Hester shook her head. “At the murder scene? No. But she knows who was, I'd bet my life on it.”

I called Lamar, and got him thinking about my trip to Lake Geneva. I could tell on the phone he'd approve it, but it would take him a little while.

I called Harry over in Conception County. I wanted to have him connect me with the local cops in Lake Geneva, but he went one better. He said he'd just come along, since he thought we were pursuing the same suspect. Great news.

Hester and I decided against calling Jessica Hunley to make an appointment. We both agreed the element of surprise, or at least unexpectedness, was going to be the key when we came calling on her. We'd just have Harry contact the locals and make sure she was in town.

On the other hand, we wanted to be expected, if not downright anticipated, at the Mansion.

We left instructions with Dispatch that we would give them a “ten-twenty-one” over the radio, at which point they would telephone the Mansion. We told them exactly what to say when they called to tell the group we were coming.

“Just handle it all as code sixty-one traffic,” I said. “Everything to an absolute minimum.”

About thirty minutes later, we'd driven all the way up the Mansion lane, until we could just see the door of the house over the crest of the hill. We stopped. It placed us about a hundred yards out, with just the edge of the car roof and about two thirds of the windshield visible to anyone looking our way from the house.

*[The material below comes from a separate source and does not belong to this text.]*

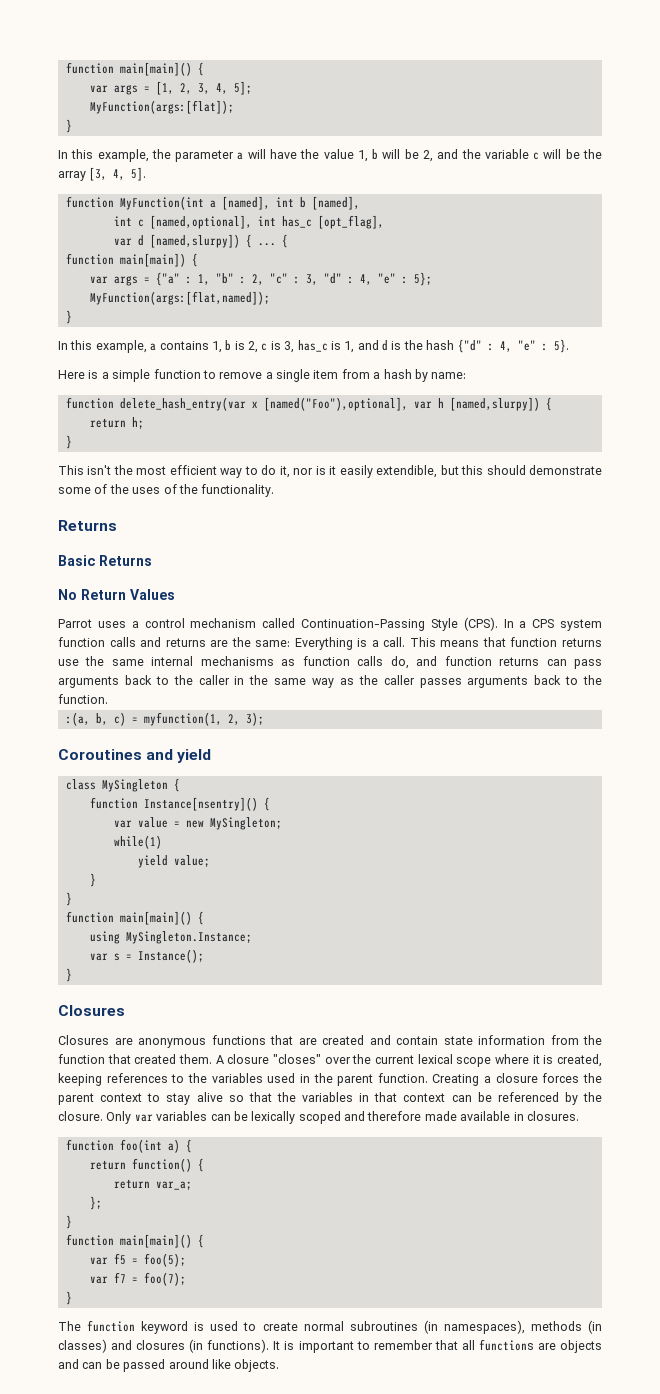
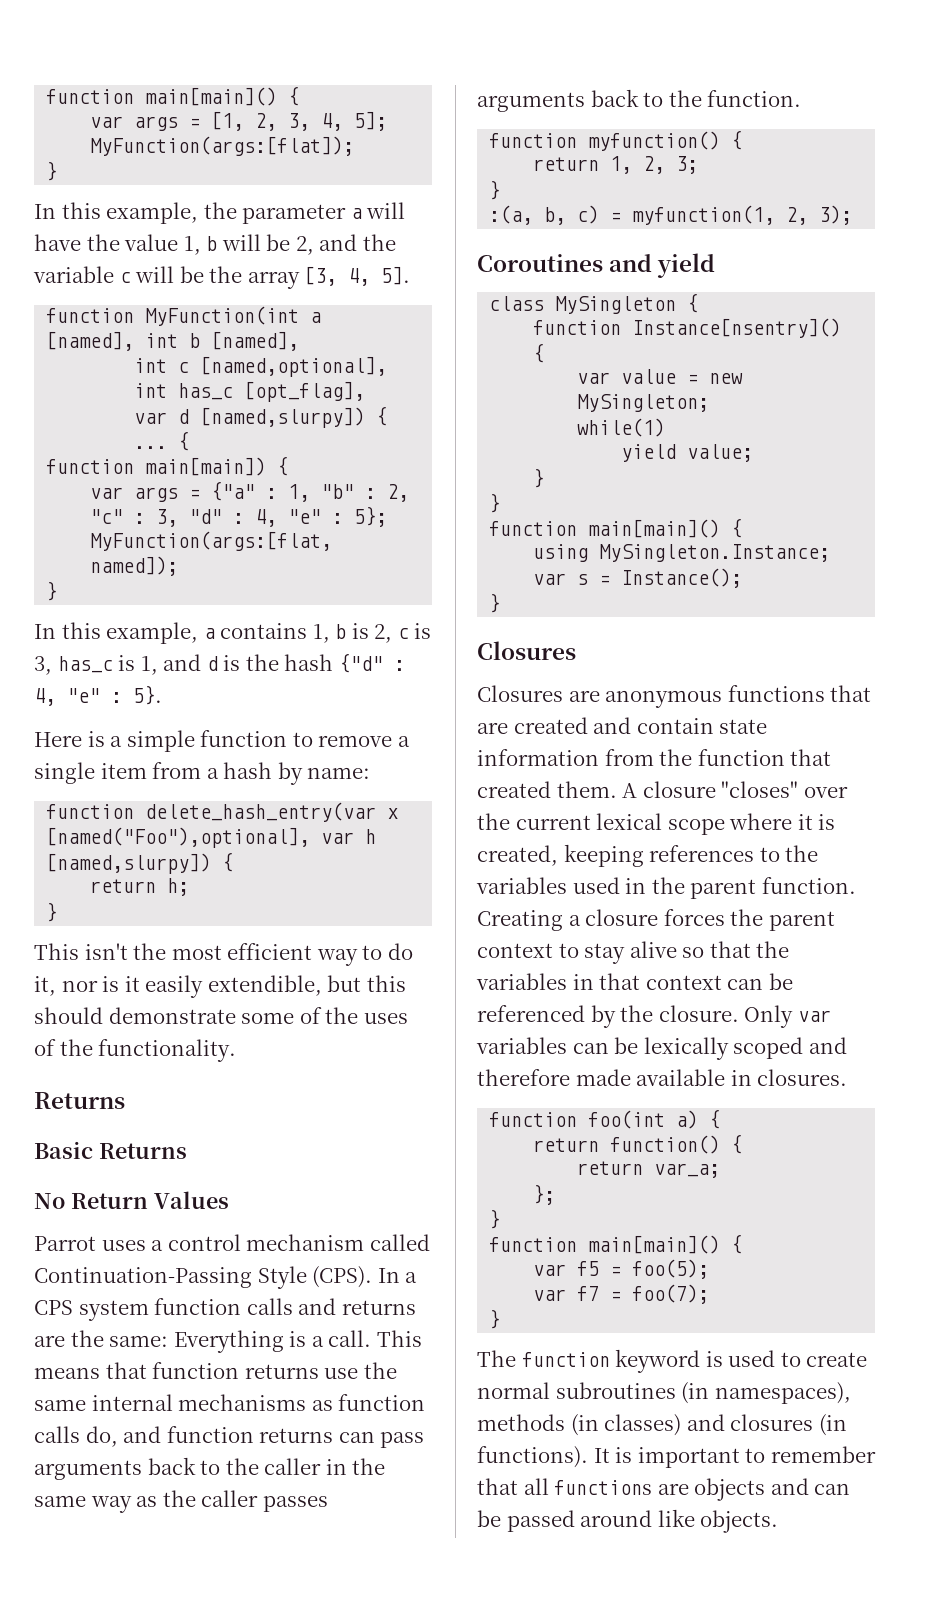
(108, 699) none -> [489,130,743,151] [533,156,699,174] [489,180,501,200] // function myfunction() { // return 1, 2, 3; // }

I picked up the mike. “Comm, Three… ”

“Three?”

“Ten-twenty-one.” She knew what I meant.

“Ten-four. Stand by One… ”

A few moments later, after having informed whoever answered that Hester and I would be there in a while to bring them up to date on the situation with Toby, she came back on the radio.

“Three, ten-sixty-nine, they said 'Fine.' ” A ten-sixty-nine is the code for message received.

“Ten-four.”

It was that simple. Then we waited; to see if anybody did anything unusual, like try to leave. Although we weren't able to see the rear of the house, the relative lack of success of people leaving via the back door should have been having some effect. Well, with the mere mortals, anyway.

We waited two minutes, by the dash clock. Nothing.

“They're still pretty confident, aren't they?” Hester shifted in her seat.

“They sure seem to be.”

“Well, let's go see what we can do about that.”